WHERE Will We Move From HERE?
From curiosity, I made the decision to have a look back in the good reputation for medical transcription. Things I wondered was how did medical transcription get its start and just what was the outcome from the medical transcription profession within the medical industry. In researching a brief history, I came across a similarity in the current electronic health record systems using the pre-1960’s period of time and today question – where will we move from here?
Things I learned was that before the 1960’s physicians essentially acted his or her own scribe. Each physician produced their own individual notes regarding someone visit, test or surgery utilizing their own type of notation and abbreviation. This managed to get very challenging to the occasion where others may need the data but were not able to decipher a physician’s handwriting or understand the notations and abbreviations used. Using the development of practices and hospitals and the requirement for research and focus, it grew to become essential to focus on standardization and discover methods to profit the physician in recording the medical documentation. Within the next couple of decades the medical transcription profession was created and ongoing to change as technology developed.

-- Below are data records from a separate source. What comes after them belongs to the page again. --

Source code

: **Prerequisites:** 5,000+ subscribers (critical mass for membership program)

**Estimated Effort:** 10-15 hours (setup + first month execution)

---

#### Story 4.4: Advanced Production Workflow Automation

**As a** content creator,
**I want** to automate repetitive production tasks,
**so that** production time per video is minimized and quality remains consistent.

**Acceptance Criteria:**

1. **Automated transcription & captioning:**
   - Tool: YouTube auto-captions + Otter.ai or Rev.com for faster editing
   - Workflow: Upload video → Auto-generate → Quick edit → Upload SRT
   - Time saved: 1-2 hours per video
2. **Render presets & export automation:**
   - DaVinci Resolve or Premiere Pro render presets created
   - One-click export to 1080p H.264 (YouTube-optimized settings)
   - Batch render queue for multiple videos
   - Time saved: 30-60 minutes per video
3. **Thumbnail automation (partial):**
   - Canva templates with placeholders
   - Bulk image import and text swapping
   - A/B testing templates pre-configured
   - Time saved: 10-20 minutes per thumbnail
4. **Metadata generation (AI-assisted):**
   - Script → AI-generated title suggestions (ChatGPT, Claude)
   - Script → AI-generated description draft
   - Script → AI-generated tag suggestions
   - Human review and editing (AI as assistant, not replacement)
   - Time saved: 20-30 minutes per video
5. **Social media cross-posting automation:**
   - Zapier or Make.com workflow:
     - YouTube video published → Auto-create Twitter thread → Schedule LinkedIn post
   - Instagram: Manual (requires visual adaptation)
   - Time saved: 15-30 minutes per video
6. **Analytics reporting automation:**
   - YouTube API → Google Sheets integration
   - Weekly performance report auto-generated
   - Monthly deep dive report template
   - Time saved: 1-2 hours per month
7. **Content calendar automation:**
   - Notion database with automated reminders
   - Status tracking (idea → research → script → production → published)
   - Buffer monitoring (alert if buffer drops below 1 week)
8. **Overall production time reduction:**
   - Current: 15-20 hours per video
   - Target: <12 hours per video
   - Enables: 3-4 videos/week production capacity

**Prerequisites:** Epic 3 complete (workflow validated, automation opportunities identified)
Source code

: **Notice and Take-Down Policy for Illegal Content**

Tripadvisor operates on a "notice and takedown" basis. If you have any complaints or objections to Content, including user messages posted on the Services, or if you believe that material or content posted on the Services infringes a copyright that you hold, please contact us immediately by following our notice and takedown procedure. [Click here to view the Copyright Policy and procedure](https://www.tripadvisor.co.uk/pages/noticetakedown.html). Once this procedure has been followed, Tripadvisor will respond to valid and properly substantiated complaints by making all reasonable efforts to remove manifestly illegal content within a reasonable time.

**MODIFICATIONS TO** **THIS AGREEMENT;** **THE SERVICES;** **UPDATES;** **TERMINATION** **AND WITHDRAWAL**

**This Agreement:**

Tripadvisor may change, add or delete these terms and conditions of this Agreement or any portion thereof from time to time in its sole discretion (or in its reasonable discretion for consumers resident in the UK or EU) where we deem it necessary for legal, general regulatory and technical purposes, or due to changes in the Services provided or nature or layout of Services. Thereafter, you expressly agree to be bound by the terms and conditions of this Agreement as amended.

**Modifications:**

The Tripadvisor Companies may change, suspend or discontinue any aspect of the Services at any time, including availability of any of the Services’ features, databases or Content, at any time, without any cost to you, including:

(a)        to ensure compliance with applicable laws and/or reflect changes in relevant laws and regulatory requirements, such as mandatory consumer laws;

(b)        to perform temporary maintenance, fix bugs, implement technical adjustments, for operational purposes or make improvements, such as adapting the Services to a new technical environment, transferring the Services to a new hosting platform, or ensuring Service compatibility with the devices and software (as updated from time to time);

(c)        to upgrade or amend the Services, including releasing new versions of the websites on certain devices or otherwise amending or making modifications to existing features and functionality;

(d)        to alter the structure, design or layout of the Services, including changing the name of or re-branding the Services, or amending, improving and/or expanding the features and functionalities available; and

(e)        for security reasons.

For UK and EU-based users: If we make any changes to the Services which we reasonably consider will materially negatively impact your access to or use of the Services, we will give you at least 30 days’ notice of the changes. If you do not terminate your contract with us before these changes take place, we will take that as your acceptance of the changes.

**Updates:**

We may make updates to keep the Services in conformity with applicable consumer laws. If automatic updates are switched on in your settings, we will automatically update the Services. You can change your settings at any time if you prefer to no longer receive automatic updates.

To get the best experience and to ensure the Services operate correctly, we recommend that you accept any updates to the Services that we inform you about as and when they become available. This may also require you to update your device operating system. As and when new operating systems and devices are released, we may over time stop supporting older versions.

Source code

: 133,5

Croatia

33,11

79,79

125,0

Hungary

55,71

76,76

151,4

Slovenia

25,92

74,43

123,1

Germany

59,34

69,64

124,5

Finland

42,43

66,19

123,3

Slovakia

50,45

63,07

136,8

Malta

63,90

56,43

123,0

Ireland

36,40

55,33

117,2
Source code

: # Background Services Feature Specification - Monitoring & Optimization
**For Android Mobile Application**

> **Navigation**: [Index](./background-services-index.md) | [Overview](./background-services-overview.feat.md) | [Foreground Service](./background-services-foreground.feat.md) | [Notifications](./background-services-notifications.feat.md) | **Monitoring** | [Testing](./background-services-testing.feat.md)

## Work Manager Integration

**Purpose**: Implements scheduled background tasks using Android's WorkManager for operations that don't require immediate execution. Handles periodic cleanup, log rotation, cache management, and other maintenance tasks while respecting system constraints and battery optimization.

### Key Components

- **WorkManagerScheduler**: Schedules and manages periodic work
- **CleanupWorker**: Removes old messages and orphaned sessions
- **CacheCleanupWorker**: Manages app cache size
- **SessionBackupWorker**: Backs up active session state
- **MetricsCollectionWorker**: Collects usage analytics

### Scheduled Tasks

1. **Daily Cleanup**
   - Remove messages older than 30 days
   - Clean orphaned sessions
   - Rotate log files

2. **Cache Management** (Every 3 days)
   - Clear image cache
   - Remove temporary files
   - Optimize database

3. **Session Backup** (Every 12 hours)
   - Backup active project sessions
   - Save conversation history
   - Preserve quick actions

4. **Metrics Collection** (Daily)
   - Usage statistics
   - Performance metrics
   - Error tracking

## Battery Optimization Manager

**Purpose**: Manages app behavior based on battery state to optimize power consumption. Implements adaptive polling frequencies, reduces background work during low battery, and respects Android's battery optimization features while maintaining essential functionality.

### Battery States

Within the 1960’s, physicians began to make use of medical stenographers who’d write lower the doctors’ dictation in shorthand after which type up their notes on electric typewriters. With the introduction of the small and micro cassette recorder within the late 1960’s, physician and scribe no more needed to be in person which permitted the transcribing to happen inside a separate room and at another time. Shorthand wasn’t any longer necessary because the stenographers could now type in the documentation from the dictation around the cassettes.
The 1970’s ushered in early word processing machines, making the task of editing and correcting text faster and much more efficient. The development of the brand new technology helped to grow the medical transcription profession as well as in 1978 the American Association for Medical Transcription (AAMT), now referred to as Association for Healthcare Documentation Integrity (AHDI), was created to assist support and promote the medical transcription profession.
In the 1980’s up through today, we view technology transform in the word processing machines to non-public computers that originally used diskettes to digital online abilities with faster processors and software with auto-correcting plus spelling and grammar checking. Dictation technologies have also gone from micro-cassettes to digital recorders to voice recognition. With this particular evolving technology, the medical transcriptionist must learn and adapt right together with it. Not only typists, however, medical transcriptionists are medical language experts additionally to being medical documentation experts.
Based on the AHDI website, quality medical transcription requires above-average understanding of British grammar and punctuation excellent auditory skills, allowing the transcriptionist to interpret sounds almost concurrently with keyboarding advanced editing skills, making certain precision of transcribed material versatility being used of transcription equipment and computers and complex analytical skills, employing deductive reasoning to transform sounds into significant form. The medical transcriptionist is really a professional who takes the raw audio file and translates that into quality documentation.
The medical transcriptionist is a quality link for documentation between physician and medical records because the 1960’s. This relationship permitted the main focus to become put on patient care through the physician. Recent technology advances of electronic health records (Electronic health record) and also the Health It for Economic and Clinical Health Act (HITECH) which mandates physicians and hospitals to transition to Electronic health record, nevertheless, has lessened this unique link and introduced physicians into the scribe role.
The Electronic health record systems have numerous positive advantages however these advantages are offset by physicians being dissatisfied with getting to take more time doing data entry and clerical documentation which affects their interactions with patients because they divide time between your patient and documenting the individual record. Inside a reaction to the plummeting degree of satisfaction of Electronic health record systems by physicians, a brand new developing transcription trend is happening – the medical scribe. This trend moves the scribe role away, once more, in the physician.
So, may be the medical scribe where we move from here or exist other trends browsing the wings for all of us to uncover? Clearly, this sort of profession works well with the eye from the patient once the physician and scribe roles are separated. Physicians can perform what they’re best educated to do for and healing patients and scribes can perform what they’re best educated to do in delivering quality documentation. This mutually advantageous relationship between physician and scribe benefits not just one another but is really a positive for that medical industry.